Essentially, this means that an AI program given a “variable” resolution image will virtually always perform worst than one given a full-resolution image — simply due to lack of information.
This makes sense if you think about it. Imagine you only saw a small circle comprising 5% of your normal vision:
The circle clearly reduces the amount of information you perceive. Naturally, it would be harder to tell what you’re seeing, right?
The same translates to the AI programs — the less information they’re given, the more likely they are to make a mistake.
One of the interesting paradigms in our brain, however, is that it has learned to distribute this little information in a very effective way — depicting the entire scene with variable resolution, rather than just a small circle, but that’s a topic for another time!
Now for the interesting part: exactly how much worst would an AI perform, given 5% of the information in an image? 2x? 3x?

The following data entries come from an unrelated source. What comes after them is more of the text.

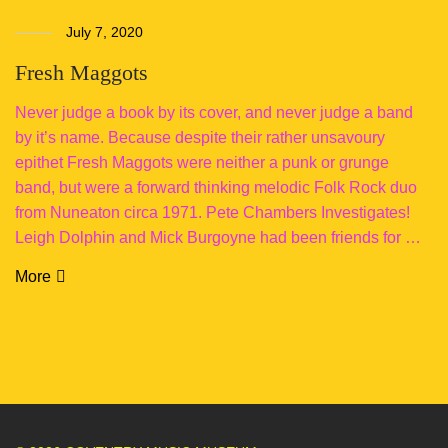
July 7, 2020
Fresh Maggots
Never judge a book by its cover, and never judge a band
by it’s name. Because despite their rather unsavoury
epithet Fresh Maggots were neither a punk or grunge
band, but were a forward thinking melodic Folk Rock duo
from Nuneaton circa 1971. Pete Chambers Investigates!
Leigh Dolphin and Mick Burgoyne had been friends for …
More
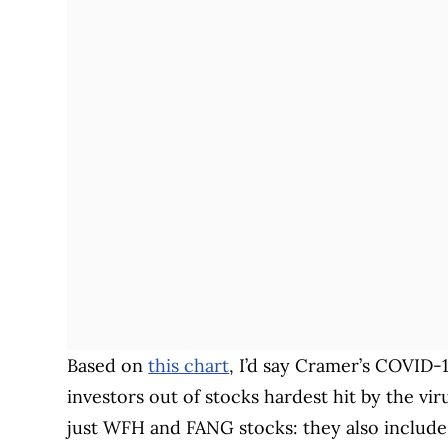
Based on
this chart
, I’d say Cramer’s COVID-
investors out of stocks hardest hit by the v
just WFH and FANG stocks: they also includ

The result will surprise you.
Consider those 2 images of a lamp:
One image contains 20X less information than the other. Imagine we have a million such pairs of images, showing everyday objects/entities (the ImageNet dataset), and we make 2 AI programs (ResNet-s) — one to classify the full-resolution images (left) and one the “variable” resolution ones (right).
As discussed, we expect the “variable” resolution AI (right) to perform worst. However, can you guess how much worst — considering the 20X less information it is given?
Stop here if you want to think about this.
The AI given the full resolution images (left) classified them correctly 75% of the time. The AI given the “variable” resolution images (right), which keep in mind contain 20X less information, classified them correctly 66% of the time.
Only a 9% difference for so much less information! Would you have guessed that? Let’s see why it is significant.
We just demonstrated that an AI program tuned to “variable” resolution images — which contain only 5% of the original information — can perform only 9% worst compared to its high-resolution counterpart. In essence, the extra 95% information that the full-resolution AI has access to, apparently, contributes very little — indeed, only 9% (66% vs 75%).
Starting to understand why we’ve evolved to see in “variable” resolution? Even if we did see high-resolution everywhere, it probably wouldn’t have made a huge difference in how well we comprehend the world! It would have, however, made a huge difference for our head size & energy needs; more information to process needs more brain. Evolution has figured all of this out on its own!
Personally, I find it fascinating to be able to recreate this result through artificial neural networks. I hope you did too!
Did you know you were seeing in “variable” resolution before reading this article?